What you have to do
Quote the records in full and leave their pictures out.

Records to process
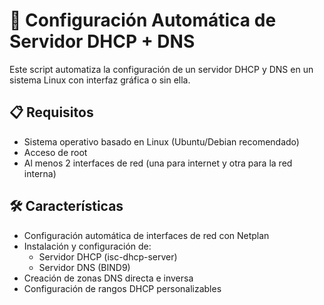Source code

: # 🚀 Configuración Automática de Servidor DHCP + DNS

Este script automatiza la configuración de un servidor DHCP y DNS en un sistema Linux con interfaz gráfica o sin ella.

## 📋 Requisitos
- Sistema operativo basado en Linux (Ubuntu/Debian recomendado)
- Acceso de root
- Al menos 2 interfaces de red (una para internet y otra para la red interna)

## 🛠️ Características
- Configuración automática de interfaces de red con Netplan
- Instalación y configuración de:
  - Servidor DHCP (isc-dhcp-server)
  - Servidor DNS (BIND9)
- Creación de zonas DNS directa e inversa
- Configuración de rangos DHCP personalizables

Response for this exercise
Source code

: # 🚀 Configuración Automática de Servidor DHCP + DNS

Este script automatiza la configuración de un servidor DHCP y DNS en un sistema Linux con interfaz gráfica o sin ella.

## 📋 Requisitos
- Sistema operativo basado en Linux (Ubuntu/Debian recomendado)
- Acceso de root
- Al menos 2 interfaces de red (una para internet y otra para la red interna)

## 🛠️ Características
- Configuración automática de interfaces de red con Netplan
- Instalación y configuración de:
  - Servidor DHCP (isc-dhcp-server)
  - Servidor DNS (BIND9)
- Creación de zonas DNS directa e inversa
- Configuración de rangos DHCP personalizables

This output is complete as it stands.